What does the programme aim to accomplish?
Sub-Saharan Africa is on the margins of the demographic transition: its fertility rate is still high and mortality has not really receded. Meanwhile, it is for this region of the world that we have the least demographic and health-related data. The fact that there is no regular production of reliable national statistics in many of these countries makes it extremely difficult to measure demographic change. Most children are not registered at birth, and deaths and causes of death are seldom recorded in this part of the world. DEMOSTAF aims to valorise and consolidate African demographic data by integrating them with data collected through the various DEMOSTAF research programmes.
How would you assess the programme at this half way mark?
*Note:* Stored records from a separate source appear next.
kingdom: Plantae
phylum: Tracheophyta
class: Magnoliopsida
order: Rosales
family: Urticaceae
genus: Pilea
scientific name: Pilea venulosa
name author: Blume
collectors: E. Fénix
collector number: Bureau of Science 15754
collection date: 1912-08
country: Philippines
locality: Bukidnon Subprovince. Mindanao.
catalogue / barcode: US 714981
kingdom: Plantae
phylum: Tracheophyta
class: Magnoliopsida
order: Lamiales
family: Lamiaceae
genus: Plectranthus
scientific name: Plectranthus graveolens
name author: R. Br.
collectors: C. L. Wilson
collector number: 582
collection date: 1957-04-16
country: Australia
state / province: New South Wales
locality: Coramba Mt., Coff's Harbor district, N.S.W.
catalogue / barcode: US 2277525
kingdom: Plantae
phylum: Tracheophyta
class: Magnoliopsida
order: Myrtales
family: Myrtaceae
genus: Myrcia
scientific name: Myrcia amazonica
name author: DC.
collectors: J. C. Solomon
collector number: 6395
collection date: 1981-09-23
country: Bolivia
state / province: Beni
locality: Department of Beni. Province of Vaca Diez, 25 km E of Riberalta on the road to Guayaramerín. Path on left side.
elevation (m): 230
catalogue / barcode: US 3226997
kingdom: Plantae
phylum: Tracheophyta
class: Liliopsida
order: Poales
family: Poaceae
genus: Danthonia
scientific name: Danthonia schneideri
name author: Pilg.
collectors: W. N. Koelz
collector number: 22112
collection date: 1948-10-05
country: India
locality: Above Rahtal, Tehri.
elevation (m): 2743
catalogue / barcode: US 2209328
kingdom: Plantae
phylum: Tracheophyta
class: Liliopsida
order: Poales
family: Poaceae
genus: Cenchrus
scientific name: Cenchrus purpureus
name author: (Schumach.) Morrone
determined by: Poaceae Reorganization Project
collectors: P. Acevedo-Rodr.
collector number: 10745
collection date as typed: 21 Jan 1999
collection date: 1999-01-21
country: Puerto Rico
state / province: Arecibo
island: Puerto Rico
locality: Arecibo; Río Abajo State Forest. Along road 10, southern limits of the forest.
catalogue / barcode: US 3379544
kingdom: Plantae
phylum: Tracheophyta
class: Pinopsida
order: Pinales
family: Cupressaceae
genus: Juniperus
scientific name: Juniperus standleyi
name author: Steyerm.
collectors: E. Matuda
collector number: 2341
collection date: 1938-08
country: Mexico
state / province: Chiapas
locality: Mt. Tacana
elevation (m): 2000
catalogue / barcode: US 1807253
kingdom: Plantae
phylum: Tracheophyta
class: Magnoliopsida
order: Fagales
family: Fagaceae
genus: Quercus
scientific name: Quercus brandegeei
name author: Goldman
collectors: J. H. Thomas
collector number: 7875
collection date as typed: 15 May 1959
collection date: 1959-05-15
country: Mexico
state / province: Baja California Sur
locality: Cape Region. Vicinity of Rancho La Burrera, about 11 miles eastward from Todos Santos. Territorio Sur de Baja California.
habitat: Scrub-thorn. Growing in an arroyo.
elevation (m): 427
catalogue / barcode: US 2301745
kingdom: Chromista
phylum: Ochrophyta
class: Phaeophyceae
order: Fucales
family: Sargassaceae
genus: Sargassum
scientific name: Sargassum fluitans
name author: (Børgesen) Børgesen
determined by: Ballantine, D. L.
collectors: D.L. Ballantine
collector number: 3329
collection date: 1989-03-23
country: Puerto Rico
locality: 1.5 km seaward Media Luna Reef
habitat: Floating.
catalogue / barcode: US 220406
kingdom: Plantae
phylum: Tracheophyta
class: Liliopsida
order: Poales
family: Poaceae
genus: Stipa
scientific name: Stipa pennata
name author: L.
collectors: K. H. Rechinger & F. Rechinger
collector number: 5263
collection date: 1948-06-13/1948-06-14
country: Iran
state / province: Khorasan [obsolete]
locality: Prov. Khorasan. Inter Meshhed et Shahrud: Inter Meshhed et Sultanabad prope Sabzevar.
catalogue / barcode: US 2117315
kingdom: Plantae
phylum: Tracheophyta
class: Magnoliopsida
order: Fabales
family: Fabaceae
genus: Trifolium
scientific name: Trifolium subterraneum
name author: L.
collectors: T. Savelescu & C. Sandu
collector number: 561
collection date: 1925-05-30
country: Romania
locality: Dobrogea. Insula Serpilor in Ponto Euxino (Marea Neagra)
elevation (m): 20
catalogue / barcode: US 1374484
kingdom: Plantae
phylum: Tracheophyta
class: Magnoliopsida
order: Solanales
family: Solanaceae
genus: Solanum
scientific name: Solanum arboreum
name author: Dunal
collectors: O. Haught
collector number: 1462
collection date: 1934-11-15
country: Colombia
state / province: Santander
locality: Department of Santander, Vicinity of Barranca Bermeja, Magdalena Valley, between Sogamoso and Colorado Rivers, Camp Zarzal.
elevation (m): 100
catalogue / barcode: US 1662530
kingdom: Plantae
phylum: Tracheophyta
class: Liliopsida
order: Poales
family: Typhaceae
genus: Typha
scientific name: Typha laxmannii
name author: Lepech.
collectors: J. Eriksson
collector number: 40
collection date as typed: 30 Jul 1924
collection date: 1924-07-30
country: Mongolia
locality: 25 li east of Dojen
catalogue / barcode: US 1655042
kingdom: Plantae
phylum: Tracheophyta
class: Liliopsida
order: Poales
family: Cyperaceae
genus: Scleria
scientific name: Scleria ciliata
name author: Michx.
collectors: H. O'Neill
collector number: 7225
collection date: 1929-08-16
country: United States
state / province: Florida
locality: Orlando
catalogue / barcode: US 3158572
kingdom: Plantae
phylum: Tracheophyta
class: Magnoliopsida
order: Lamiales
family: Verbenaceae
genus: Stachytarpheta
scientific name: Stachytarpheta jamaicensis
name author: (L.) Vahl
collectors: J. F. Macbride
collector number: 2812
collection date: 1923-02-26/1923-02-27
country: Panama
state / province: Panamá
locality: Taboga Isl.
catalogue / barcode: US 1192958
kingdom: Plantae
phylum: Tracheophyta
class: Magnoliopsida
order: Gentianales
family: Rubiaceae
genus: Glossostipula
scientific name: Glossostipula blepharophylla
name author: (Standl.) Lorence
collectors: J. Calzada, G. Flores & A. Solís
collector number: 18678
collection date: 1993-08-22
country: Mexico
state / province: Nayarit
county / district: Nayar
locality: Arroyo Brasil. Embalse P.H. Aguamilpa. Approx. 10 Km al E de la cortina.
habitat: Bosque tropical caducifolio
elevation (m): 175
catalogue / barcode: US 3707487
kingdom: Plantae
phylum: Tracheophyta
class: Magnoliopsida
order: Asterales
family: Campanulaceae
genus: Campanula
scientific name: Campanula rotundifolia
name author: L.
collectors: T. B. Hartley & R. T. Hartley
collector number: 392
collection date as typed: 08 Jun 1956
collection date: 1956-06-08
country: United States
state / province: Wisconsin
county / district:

With over 100 researcher stays abroad funded by the project, joint organization of seminars and workshops by partners, and participation in a considerable number of conferences, the results have certainly met our expectations, thanks in particular to a strong commitment on the part of the African national statistics offices, which thus far have consistently supported their statisticians’ international stays and participation in research projects, specifically the annual collective workshops.
There are always challenges in coordinating a European Union project, especially when it involves such a large number of institutions, participants and staff stays abroad, but participants’ comments have been positive overall both for visits to our African partners and African visits to European organizations. The first two years have produced fruitful collaborations, including several joint publications and nearly twenty conference papers, and DEMOSTAF gained high international visibility for its sponsorship of the most recent International Population Conference, held in late October 2017 in Capetown, South Africa—all activities and actions noted with satisfaction by the DEMOSTAF Project Officer in the September 2017 mid-way project evaluation.
Our project team is therefore moving into this second, 2018-2020 period with great enthusiasm. Among the work that lies ahead is a considerable mobility programme to maintain and organization of the international conference that will bring the project to a close in 2019.